Yeah, Norway used to be a Danish dependency for hundreds of years - and then in personal union with Sweden in the 19th century (the same kings), but by then nationalism had woken up so the country was never culturally or economically overrun by Sweden. In the Danish-dominated era, the educated classes, even the Church, became half-Danish in speech and habits. They really have two varieties of their language now, clearly separate but still mutually intelligible: Danefied Norwegian (bokmål
, "book tongue") and landsmål
("country tongue"), a revived and partly invented form of the countryside dialects that hadn't been used a great deal in writing before the 19th century. Bokmål
is 90% like Danish, except a slightly different, softer pronunciation. Landsmål has lots of words distinct from it, but it's still recognizably the same language. So book tongue is easier if one is from another Nordic country but the country spech goes down too without too much trouble - at least if you like languages, and I do.
I love French, and I've worked professionally in it, even done translation work, but it's not easy. I didn't really get along in it until I was able to spend some time in France in the summers, and I remember how frustrated I felt the first time I went because it seemed (to me) that my way of speaking and acting shouted "tourist, foreigner". It didn't matter that there was a whole class of Swedes around and that there were thousands of tourists from other countries in town too. Bewildered, of course: stage fright or something. At that point i had studied it for three years at school, with top grades, but arriving in France made me feel both fascinated and a bit cowed. I badly wanted to grow into that country and that language, but it took years of hard efforts and of cutting loose on some things. It's probably the same with Japan or Russia.

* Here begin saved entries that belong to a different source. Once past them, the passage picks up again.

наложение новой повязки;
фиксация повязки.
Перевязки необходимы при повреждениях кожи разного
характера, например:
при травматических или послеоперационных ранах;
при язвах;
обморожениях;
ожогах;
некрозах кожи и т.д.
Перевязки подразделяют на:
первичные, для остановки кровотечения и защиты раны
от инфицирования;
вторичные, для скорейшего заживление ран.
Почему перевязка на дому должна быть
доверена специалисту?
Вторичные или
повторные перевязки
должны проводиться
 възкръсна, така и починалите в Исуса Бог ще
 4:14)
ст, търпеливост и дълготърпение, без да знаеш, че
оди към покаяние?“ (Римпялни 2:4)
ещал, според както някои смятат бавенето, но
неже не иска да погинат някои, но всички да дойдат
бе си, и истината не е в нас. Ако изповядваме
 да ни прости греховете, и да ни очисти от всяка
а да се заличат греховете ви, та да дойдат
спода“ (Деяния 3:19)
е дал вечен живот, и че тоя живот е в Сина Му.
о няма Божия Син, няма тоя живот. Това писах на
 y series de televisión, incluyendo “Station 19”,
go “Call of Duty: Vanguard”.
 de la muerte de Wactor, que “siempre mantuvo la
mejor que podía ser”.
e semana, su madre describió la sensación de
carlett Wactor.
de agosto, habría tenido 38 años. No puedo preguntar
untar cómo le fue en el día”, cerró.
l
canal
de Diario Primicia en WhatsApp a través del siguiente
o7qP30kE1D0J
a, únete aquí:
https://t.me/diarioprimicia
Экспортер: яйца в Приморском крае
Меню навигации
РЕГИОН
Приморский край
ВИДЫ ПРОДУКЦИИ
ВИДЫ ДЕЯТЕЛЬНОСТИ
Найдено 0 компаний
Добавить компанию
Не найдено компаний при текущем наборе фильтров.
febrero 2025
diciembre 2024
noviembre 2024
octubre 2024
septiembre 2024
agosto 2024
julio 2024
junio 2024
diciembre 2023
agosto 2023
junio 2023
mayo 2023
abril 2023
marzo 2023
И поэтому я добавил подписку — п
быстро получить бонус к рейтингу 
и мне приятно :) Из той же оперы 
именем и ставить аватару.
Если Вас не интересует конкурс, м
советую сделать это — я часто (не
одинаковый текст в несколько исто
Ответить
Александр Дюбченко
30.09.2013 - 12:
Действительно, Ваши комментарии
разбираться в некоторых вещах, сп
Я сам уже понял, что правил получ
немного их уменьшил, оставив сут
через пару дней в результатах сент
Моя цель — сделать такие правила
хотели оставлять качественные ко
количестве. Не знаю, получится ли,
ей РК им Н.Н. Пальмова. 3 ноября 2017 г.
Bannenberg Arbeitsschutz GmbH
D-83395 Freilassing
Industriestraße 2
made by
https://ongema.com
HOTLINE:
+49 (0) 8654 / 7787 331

I knew a girl on another forum, a Norwegian studying in Denmark, who used to say that Danish sounded like Norwegian with a potato stuck into her cheek. I know better than ask other people to verify that, though
It's not a bad characterization actually. Danish does sound a bit slurred, lots of diphtongs, and theý have this throaty "thump" sound that's a regular below some vowels; it produces that funny kind of potato effect. The sound quality of Danish doesn't work great in rock music, but it works excellently in hardboiled, gritty police thrillers. With Swedish it's the opposite: good musical language, sturdy, savoury, clear and melodic, works for both classical, folk and rock, but not that great for crime fiction. At least not often on tv and in the movies.